Katherine Dendel On April 2, 2002, 51-year-old Katherine Dendel called 911 because her live-in partner of nearly 30 years, 57-year-old Paul Burley, was dead in their Jackson, Michigan home. On May 15, Dendel was arrested and charged with first-degree murder. Dendel went to trial in Jackson County Circuit Court in January 2003. The prosecution contended that Dendel killed Burley by injecting him with insulin so that she could receive a $25,000 life insurance payout.
A medical examiner who conducted an autopsy concluded that Burley had been comatose for 12 hours before he died—contradicting Dendel’s statement to emergency personnel that Burley had been awake at 4 a.m.
Paramedic Bobby Ackley, Jr., testified that Dendel was hysterical when he arrived. He said that she eventually said that she wanted Burley’s body cremated, and that she did not want an autopsy or for Burley’s family to be contacted.

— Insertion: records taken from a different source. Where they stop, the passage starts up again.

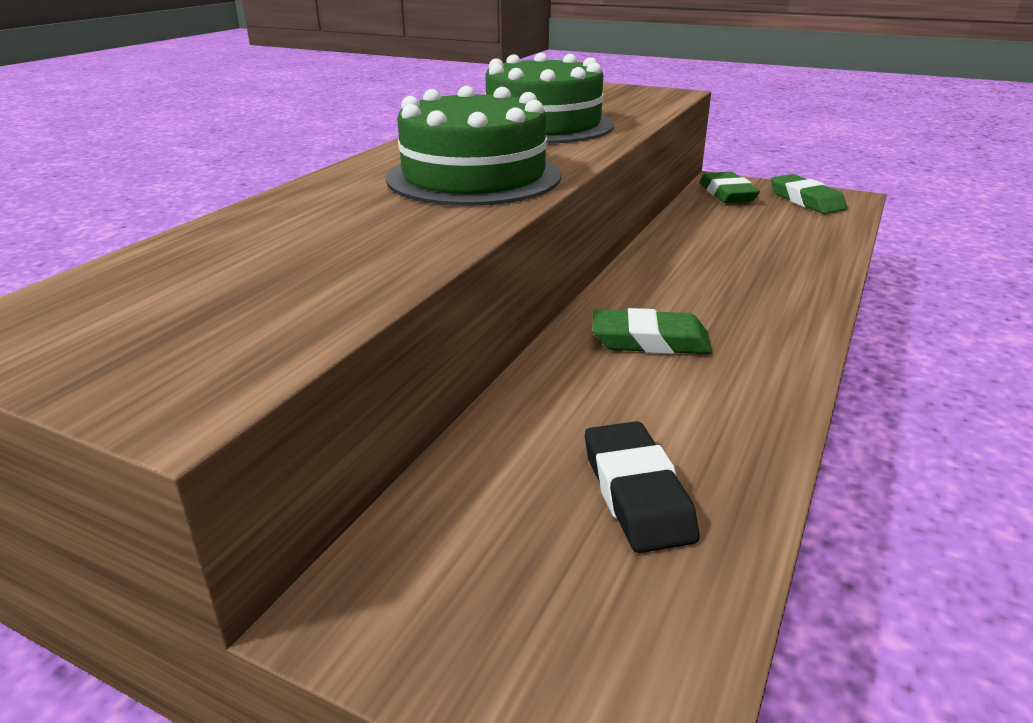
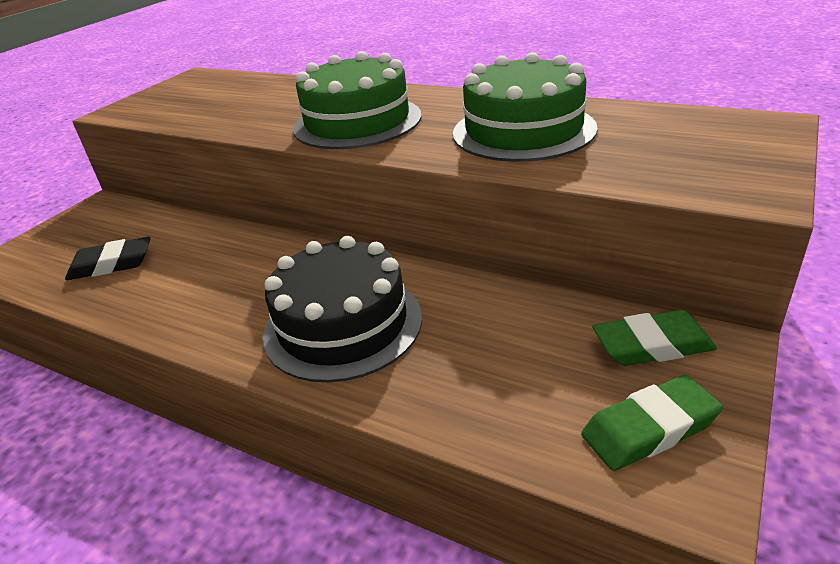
camera: 95 degrees right, 5 degrees up
(650, 341) = (261, 271): green eraser -> none
(741, 287) = (343, 325): none -> black cake

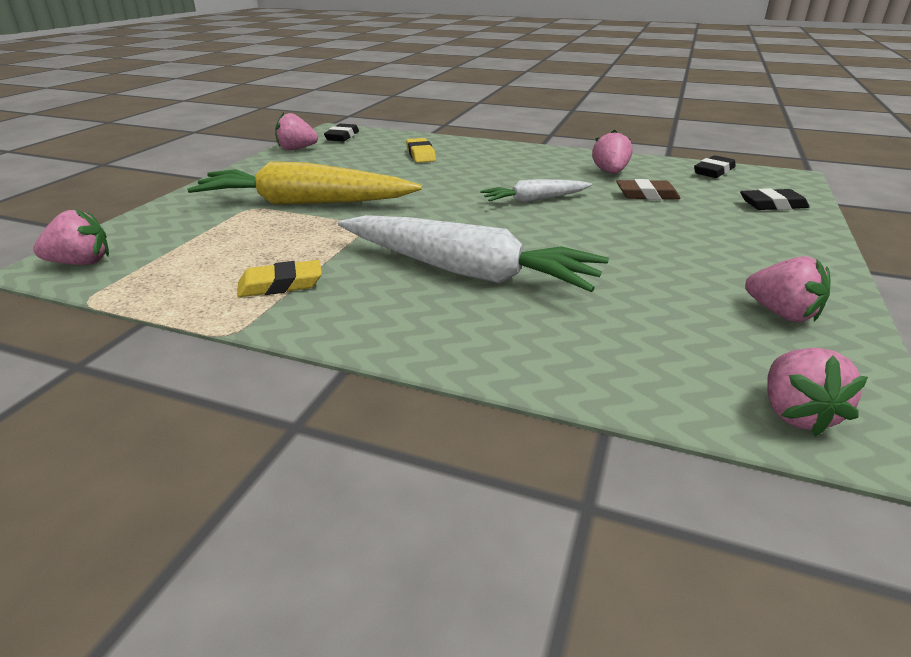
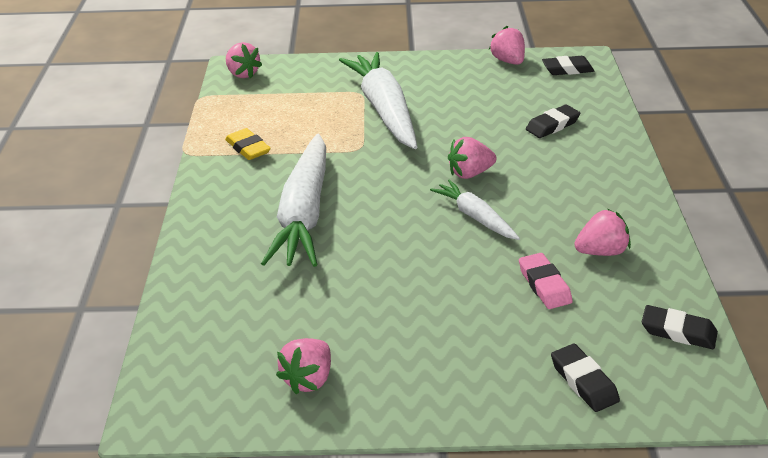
camera: 70 degrees right, 5 degrees up
(305, 203) = (384, 110): yellow carrot -> white carrot
(420, 154) = (552, 125): yellow eraser -> black eraser
(646, 195) = (544, 285): brown eraser -> pink eraser
(796, 413) = (171, 381): pink strawberry -> pink strawberry (470, 173)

Toxicologist Michael Evans testified that Burley had no glucose in his system, a condition consistent with receiving an insulin injection. A neurologist who had previously treated Burley testified that Burley did not take any medications that would have caused a glucose level of zero. Evans also testified that Burley’s physical condition had deteriorated so much it would have been either extremely difficult or impossible for him to have injected himself with a syringe.
Pauline Toves, Burley’s sister, testified that Dendel had not wanted to put Burley in a nursing home because the nursing home—not Dendel—would receive medical benefit payments that Burley was receiving. An outreach worker testified that she had offered services for Burley, but Dendel failed to follow up to get the services. Another witness testified that a few weeks before Burley’s death, Dendel said she felt “like giving him a shot of insulin.”
Dendel denied injecting Burley with insulin and testified that she had vowed to take care of him.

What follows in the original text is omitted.